Oft hatte er bei diesen Wanderungen einen seiner Schüler bei sich, von dem er glaubte, daß sein Geist sich erwecken und in Zukunft für ein Leben entzünden lassen werde, das aus dem Dunkel des Dorfes aufsteigen werde wie ein Stern. Was er von seinem kümmerlichen Gehalt ersparte, legte er auf einer Kasse der Kreisstadt an, Zins und Zinseszins, so heimlich, daß selbst Elise nichts davon wußte, und das Ganze nannte er die »Nobel-Stiftung«, dazu bestimmt und ausersehen, dem ersten der Dorfkinder den Weg in die Welt des Geistes zu öffnen, das nach dem Willen des Schicksals mit dem begabt worden war, das er an Gaben des Verstandes und Herzens dafür als nötig erachtete.
Doch waren jahrzehntelang nur Stifter und Stiftung da, während das Dorf durchaus eines Jungen ermangelte, der geeignet gewesen wäre, ihre Segnungen zu empfangen.
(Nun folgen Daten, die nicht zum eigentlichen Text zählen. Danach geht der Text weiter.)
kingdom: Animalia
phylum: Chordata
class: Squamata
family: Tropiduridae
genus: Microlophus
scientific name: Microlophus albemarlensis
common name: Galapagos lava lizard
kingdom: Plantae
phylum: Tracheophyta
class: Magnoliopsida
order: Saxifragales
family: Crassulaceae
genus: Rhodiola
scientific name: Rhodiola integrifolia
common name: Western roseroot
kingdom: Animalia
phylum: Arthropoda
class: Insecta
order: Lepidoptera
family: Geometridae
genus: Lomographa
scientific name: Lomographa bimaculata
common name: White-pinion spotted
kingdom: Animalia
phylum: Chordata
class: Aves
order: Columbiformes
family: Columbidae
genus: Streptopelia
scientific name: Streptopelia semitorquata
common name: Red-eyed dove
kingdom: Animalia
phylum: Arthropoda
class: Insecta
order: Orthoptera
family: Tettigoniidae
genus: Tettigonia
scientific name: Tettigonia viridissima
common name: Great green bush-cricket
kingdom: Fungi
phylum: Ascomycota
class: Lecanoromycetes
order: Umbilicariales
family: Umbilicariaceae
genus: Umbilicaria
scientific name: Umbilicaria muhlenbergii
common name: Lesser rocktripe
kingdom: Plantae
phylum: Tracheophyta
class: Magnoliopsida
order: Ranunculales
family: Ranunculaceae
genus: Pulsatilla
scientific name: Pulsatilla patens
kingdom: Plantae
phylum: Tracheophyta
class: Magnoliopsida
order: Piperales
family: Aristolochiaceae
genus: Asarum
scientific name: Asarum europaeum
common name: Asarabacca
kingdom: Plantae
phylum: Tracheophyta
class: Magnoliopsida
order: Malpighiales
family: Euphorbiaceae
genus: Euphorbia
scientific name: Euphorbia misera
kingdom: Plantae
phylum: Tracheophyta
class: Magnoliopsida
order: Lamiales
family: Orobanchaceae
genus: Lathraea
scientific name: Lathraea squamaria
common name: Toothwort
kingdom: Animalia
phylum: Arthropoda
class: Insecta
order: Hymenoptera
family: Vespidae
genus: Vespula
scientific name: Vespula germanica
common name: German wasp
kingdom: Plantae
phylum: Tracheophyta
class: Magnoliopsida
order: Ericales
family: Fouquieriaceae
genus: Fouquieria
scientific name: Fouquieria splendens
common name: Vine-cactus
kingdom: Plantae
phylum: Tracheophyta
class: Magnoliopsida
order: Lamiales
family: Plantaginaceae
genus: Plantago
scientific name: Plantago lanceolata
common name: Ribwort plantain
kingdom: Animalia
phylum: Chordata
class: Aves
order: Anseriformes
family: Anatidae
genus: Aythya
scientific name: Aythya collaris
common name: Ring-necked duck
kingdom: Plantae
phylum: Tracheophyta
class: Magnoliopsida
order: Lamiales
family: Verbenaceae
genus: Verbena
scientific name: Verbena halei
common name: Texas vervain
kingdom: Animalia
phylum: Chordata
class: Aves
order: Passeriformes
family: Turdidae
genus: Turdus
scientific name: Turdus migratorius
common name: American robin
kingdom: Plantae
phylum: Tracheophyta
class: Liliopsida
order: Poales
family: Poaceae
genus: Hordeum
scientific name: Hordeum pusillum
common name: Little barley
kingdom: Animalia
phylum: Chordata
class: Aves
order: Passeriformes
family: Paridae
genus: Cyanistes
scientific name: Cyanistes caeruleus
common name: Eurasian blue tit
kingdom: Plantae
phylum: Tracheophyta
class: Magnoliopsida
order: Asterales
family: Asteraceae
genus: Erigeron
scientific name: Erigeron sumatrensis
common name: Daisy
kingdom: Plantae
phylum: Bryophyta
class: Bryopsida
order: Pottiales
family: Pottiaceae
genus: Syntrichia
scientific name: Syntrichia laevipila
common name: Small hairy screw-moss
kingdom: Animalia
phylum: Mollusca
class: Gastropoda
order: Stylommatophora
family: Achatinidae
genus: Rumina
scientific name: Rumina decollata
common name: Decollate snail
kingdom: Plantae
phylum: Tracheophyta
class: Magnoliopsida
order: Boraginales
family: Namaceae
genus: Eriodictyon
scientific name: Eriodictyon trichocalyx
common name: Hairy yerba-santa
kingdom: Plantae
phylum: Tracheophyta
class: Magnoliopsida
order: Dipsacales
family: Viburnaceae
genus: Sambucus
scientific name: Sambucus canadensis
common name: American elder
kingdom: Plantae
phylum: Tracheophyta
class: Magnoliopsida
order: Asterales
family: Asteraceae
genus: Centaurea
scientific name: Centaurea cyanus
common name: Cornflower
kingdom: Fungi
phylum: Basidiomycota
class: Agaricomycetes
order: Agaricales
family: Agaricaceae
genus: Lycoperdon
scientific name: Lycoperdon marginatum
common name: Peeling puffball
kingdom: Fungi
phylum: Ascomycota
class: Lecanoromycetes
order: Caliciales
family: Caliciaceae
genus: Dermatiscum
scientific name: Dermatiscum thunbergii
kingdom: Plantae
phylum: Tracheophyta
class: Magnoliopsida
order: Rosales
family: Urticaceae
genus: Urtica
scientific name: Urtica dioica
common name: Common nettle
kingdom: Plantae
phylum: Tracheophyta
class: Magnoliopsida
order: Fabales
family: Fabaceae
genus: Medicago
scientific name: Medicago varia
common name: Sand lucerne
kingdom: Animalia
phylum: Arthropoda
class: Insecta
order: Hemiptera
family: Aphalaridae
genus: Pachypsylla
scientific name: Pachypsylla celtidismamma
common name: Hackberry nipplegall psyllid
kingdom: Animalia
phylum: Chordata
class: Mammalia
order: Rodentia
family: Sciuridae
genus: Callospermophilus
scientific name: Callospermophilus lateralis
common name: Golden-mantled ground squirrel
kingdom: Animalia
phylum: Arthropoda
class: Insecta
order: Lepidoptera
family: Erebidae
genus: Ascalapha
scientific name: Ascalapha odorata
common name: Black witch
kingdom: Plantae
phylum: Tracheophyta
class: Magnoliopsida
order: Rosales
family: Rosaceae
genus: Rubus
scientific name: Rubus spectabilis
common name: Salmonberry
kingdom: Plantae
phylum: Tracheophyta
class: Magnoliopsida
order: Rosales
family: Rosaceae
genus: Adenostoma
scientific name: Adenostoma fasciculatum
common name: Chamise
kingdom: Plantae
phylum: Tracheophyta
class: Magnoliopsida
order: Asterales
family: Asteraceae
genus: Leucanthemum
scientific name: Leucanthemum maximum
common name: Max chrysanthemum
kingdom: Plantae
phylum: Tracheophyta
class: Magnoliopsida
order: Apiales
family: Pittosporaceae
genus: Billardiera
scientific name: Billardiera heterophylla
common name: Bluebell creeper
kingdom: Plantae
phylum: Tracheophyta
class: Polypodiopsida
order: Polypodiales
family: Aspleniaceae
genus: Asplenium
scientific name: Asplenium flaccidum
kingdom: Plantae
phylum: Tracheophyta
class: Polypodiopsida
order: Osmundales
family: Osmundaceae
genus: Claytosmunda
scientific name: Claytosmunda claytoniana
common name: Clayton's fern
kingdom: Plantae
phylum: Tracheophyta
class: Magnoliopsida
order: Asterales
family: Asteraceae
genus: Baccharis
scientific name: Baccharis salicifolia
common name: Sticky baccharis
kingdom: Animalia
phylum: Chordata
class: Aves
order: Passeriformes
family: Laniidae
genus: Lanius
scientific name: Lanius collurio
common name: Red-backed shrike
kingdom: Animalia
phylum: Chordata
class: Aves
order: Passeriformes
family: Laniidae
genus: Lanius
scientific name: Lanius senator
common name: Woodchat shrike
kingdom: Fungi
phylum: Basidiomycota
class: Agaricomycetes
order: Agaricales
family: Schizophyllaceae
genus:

Und erst ein paar Jahre waren vergangen, seit Stilling nach langer Beobachtung und Prüfung, und auch dann nicht leichten Herzens, einen seiner Schüler gefragt hatte, ob er ihm erlauben würde, für ihn zu sorgen und ihn auf die hohe Schule zu schicken, von wo er dann den Weg zu einem hohen Amte wählen könne, dem eines Seelsorgers oder eines Menschenarztes, oder was ihm sonst erstrebenswert erscheinen werde.
Sie hatten am Rand des Moores gesessen, Orchideen und Sonnentau vor sich ausgebreitet, in einer warmen herbstlichen Sonne, die das Harz noch einmal von den Fichten herunterrinnen ließ. Der Altweibersommer war durch die blaue Luft gesegelt, und an allen niedrigen Birken des Moores waren seine Schleier aufgehängt gewesen. Fern hatte das Dorf gelegen, fern die ganze Welt, und in der stillen Stunde war es gewesen, als säßen sie verzaubert am Rande der Erde und trügen den Wunschring am Finger, der nun einem von ihnen ein unbekanntes Reich aufschließen sollte.
Aber der, für den er gedacht war, gab den Ring still zurück. Er wollte nicht. Er wollte Dorf und See und Wald nicht verlassen, nicht die Armut und die Fron, den Kienspan am Herde und den Schweiß auf dem Acker. Er wußte, daß das andere schön sein würde, ein Wunder wie aus einem Märchenbuch, ein Glanz auf dem Namen seines Geschlechtes, und er glaubte auch, daß er den Weg bezwingen würde, der dort auf ihn wartete.